Copy out the full set of records. Keep every word the same.

EXERCISE INPUT:
◇ ◇ ◇ ◇
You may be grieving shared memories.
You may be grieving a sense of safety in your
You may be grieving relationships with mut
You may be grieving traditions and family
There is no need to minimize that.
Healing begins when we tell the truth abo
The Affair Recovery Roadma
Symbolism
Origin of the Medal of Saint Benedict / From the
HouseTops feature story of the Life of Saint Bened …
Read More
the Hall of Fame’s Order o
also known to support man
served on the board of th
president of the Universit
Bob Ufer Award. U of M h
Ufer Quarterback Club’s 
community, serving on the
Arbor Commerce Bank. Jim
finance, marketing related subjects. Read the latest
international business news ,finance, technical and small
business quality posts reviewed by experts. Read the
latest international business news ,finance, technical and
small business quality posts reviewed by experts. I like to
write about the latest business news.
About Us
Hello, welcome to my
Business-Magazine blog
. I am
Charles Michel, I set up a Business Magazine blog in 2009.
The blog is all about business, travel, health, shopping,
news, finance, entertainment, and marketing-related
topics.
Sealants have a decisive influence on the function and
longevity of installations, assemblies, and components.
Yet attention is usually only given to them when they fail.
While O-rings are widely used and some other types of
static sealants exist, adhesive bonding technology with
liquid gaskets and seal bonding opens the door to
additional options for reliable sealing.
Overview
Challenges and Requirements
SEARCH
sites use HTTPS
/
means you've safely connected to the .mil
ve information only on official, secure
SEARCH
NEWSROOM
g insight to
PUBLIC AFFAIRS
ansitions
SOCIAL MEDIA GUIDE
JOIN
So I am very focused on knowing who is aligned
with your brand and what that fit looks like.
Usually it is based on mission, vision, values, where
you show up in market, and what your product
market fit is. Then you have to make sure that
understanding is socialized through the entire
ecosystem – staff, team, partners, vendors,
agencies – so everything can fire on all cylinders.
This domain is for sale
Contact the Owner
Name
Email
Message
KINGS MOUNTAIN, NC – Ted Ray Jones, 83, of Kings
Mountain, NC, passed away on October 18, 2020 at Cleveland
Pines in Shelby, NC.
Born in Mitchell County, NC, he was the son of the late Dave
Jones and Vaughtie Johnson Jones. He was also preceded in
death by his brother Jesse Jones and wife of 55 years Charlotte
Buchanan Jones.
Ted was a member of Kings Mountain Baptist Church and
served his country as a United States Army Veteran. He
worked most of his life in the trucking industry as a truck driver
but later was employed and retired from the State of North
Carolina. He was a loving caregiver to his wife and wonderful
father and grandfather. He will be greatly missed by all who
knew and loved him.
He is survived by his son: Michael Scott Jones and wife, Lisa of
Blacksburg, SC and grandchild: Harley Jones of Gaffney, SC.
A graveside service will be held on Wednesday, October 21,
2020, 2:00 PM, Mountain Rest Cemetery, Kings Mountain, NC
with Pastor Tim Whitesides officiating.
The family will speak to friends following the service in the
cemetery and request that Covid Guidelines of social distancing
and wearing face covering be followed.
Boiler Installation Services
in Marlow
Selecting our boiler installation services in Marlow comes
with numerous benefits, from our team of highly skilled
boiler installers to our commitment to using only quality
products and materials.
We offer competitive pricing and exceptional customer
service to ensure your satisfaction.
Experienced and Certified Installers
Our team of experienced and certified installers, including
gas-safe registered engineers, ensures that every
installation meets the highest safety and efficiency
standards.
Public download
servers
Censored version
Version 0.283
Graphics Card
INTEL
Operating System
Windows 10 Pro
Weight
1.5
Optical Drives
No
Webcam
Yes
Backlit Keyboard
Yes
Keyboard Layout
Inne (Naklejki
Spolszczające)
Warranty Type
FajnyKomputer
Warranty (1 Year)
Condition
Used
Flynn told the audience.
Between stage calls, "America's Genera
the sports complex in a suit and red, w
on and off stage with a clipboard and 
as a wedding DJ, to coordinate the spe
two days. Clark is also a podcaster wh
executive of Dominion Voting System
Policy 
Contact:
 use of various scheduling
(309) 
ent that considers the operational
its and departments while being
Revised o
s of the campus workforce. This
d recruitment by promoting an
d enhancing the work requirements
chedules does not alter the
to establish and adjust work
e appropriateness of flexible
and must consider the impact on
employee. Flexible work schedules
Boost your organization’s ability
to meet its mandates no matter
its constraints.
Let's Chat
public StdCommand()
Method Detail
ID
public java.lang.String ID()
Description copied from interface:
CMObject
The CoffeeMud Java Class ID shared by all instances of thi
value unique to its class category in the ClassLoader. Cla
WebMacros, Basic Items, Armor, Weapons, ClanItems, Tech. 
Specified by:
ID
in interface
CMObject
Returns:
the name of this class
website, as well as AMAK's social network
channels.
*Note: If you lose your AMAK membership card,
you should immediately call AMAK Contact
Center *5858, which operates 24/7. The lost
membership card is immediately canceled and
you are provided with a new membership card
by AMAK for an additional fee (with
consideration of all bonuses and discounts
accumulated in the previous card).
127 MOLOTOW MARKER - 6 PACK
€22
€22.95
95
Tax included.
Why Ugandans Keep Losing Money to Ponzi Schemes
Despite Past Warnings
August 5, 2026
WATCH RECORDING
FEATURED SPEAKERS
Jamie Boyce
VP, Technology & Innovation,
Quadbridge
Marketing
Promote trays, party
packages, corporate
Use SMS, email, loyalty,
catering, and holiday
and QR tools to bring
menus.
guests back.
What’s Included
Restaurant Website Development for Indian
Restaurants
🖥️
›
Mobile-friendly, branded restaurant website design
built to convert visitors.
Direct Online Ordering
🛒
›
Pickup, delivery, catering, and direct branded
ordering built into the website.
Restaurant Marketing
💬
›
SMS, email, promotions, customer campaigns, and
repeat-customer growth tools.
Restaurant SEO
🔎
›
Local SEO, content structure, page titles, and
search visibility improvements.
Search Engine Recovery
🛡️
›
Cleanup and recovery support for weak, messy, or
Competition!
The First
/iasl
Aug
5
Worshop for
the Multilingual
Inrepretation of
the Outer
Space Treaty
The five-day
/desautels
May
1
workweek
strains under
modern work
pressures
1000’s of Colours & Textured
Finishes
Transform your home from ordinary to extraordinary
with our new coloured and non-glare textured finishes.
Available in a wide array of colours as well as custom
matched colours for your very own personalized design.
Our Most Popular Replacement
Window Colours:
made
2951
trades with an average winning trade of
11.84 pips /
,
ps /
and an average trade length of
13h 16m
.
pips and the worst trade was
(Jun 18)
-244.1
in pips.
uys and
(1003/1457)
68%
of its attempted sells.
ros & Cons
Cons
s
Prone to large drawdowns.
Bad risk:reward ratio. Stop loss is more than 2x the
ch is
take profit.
◇ ◇ ◇ ◇
REPLY:
You may be grieving shared memories.
You may be grieving a sense of safety in your
You may be grieving relationships with mut
You may be grieving traditions and family
There is no need to minimize that.
Healing begins when we tell the truth abo
The Affair Recovery Roadma
Symbolism
Origin of the Medal of Saint Benedict / From the
HouseTops feature story of the Life of Saint Bened …
Read More
the Hall of Fame’s Order o
also known to support man
served on the board of th
president of the Universit
Bob Ufer Award. U of M h
Ufer Quarterback Club’s 
community, serving on the
Arbor Commerce Bank. Jim
finance, marketing related subjects. Read the latest
international business news ,finance, technical and small
business quality posts reviewed by experts. Read the
latest international business news ,finance, technical and
small business quality posts reviewed by experts. I like to
write about the latest business news.
About Us
Hello, welcome to my
Business-Magazine blog
. I am
Charles Michel, I set up a Business Magazine blog in 2009.
The blog is all about business, travel, health, shopping,
news, finance, entertainment, and marketing-related
topics.
Sealants have a decisive influence on the function and
longevity of installations, assemblies, and components.
Yet attention is usually only given to them when they fail.
While O-rings are widely used and some other types of
static sealants exist, adhesive bonding technology with
liquid gaskets and seal bonding opens the door to
additional options for reliable sealing.
Overview
Challenges and Requirements
SEARCH
sites use HTTPS
/
means you've safely connected to the .mil
ve information only on official, secure
SEARCH
NEWSROOM
g insight to
PUBLIC AFFAIRS
ansitions
SOCIAL MEDIA GUIDE
JOIN
So I am very focused on knowing who is aligned
with your brand and what that fit looks like.
Usually it is based on mission, vision, values, where
you show up in market, and what your product
market fit is. Then you have to make sure that
understanding is socialized through the entire
ecosystem – staff, team, partners, vendors,
agencies – so everything can fire on all cylinders.
This domain is for sale
Contact the Owner
Name
Email
Message
KINGS MOUNTAIN, NC – Ted Ray Jones, 83, of Kings
Mountain, NC, passed away on October 18, 2020 at Cleveland
Pines in Shelby, NC.
Born in Mitchell County, NC, he was the son of the late Dave
Jones and Vaughtie Johnson Jones. He was also preceded in
death by his brother Jesse Jones and wife of 55 years Charlotte
Buchanan Jones.
Ted was a member of Kings Mountain Baptist Church and
served his country as a United States Army Veteran. He
worked most of his life in the trucking industry as a truck driver
but later was employed and retired from the State of North
Carolina. He was a loving caregiver to his wife and wonderful
father and grandfather. He will be greatly missed by all who
knew and loved him.
He is survived by his son: Michael Scott Jones and wife, Lisa of
Blacksburg, SC and grandchild: Harley Jones of Gaffney, SC.
A graveside service will be held on Wednesday, October 21,
2020, 2:00 PM, Mountain Rest Cemetery, Kings Mountain, NC
with Pastor Tim Whitesides officiating.
The family will speak to friends following the service in the
cemetery and request that Covid Guidelines of social distancing
and wearing face covering be followed.
Boiler Installation Services
in Marlow
Selecting our boiler installation services in Marlow comes
with numerous benefits, from our team of highly skilled
boiler installers to our commitment to using only quality
products and materials.
We offer competitive pricing and exceptional customer
service to ensure your satisfaction.
Experienced and Certified Installers
Our team of experienced and certified installers, including
gas-safe registered engineers, ensures that every
installation meets the highest safety and efficiency
standards.
Public download
servers
Censored version
Version 0.283
Graphics Card
INTEL
Operating System
Windows 10 Pro
Weight
1.5
Optical Drives
No
Webcam
Yes
Backlit Keyboard
Yes
Keyboard Layout
Inne (Naklejki
Spolszczające)
Warranty Type
FajnyKomputer
Warranty (1 Year)
Condition
Used
Flynn told the audience.
Between stage calls, "America's Genera
the sports complex in a suit and red, w
on and off stage with a clipboard and 
as a wedding DJ, to coordinate the spe
two days. Clark is also a podcaster wh
executive of Dominion Voting System
Policy 
Contact:
 use of various scheduling
(309) 
ent that considers the operational
its and departments while being
Revised o
s of the campus workforce. This
d recruitment by promoting an
d enhancing the work requirements
chedules does not alter the
to establish and adjust work
e appropriateness of flexible
and must consider the impact on
employee. Flexible work schedules
Boost your organization’s ability
to meet its mandates no matter
its constraints.
Let's Chat
public StdCommand()
Method Detail
ID
public java.lang.String ID()
Description copied from interface:
CMObject
The CoffeeMud Java Class ID shared by all instances of thi
value unique to its class category in the ClassLoader. Cla
WebMacros, Basic Items, Armor, Weapons, ClanItems, Tech. 
Specified by:
ID
in interface
CMObject
Returns:
the name of this class
website, as well as AMAK's social network
channels.
*Note: If you lose your AMAK membership card,
you should immediately call AMAK Contact
Center *5858, which operates 24/7. The lost
membership card is immediately canceled and
you are provided with a new membership card
by AMAK for an additional fee (with
consideration of all bonuses and discounts
accumulated in the previous card).
127 MOLOTOW MARKER - 6 PACK
€22
€22.95
95
Tax included.
Why Ugandans Keep Losing Money to Ponzi Schemes
Despite Past Warnings
August 5, 2026
WATCH RECORDING
FEATURED SPEAKERS
Jamie Boyce
VP, Technology & Innovation,
Quadbridge
Marketing
Promote trays, party
packages, corporate
Use SMS, email, loyalty,
catering, and holiday
and QR tools to bring
menus.
guests back.
What’s Included
Restaurant Website Development for Indian
Restaurants
🖥️
›
Mobile-friendly, branded restaurant website design
built to convert visitors.
Direct Online Ordering
🛒
›
Pickup, delivery, catering, and direct branded
ordering built into the website.
Restaurant Marketing
💬
›
SMS, email, promotions, customer campaigns, and
repeat-customer growth tools.
Restaurant SEO
🔎
›
Local SEO, content structure, page titles, and
search visibility improvements.
Search Engine Recovery
🛡️
›
Cleanup and recovery support for weak, messy, or
Competition!
The First
/iasl
Aug
5
Worshop for
the Multilingual
Inrepretation of
the Outer
Space Treaty
The five-day
/desautels
May
1
workweek
strains under
modern work
pressures
1000’s of Colours & Textured
Finishes
Transform your home from ordinary to extraordinary
with our new coloured and non-glare textured finishes.
Available in a wide array of colours as well as custom
matched colours for your very own personalized design.
Our Most Popular Replacement
Window Colours:
made
2951
trades with an average winning trade of
11.84 pips /
,
ps /
and an average trade length of
13h 16m
.
pips and the worst trade was
(Jun 18)
-244.1
in pips.
uys and
(1003/1457)
68%
of its attempted sells.
ros & Cons
Cons
s
Prone to large drawdowns.
Bad risk:reward ratio. Stop loss is more than 2x the
ch is
take profit.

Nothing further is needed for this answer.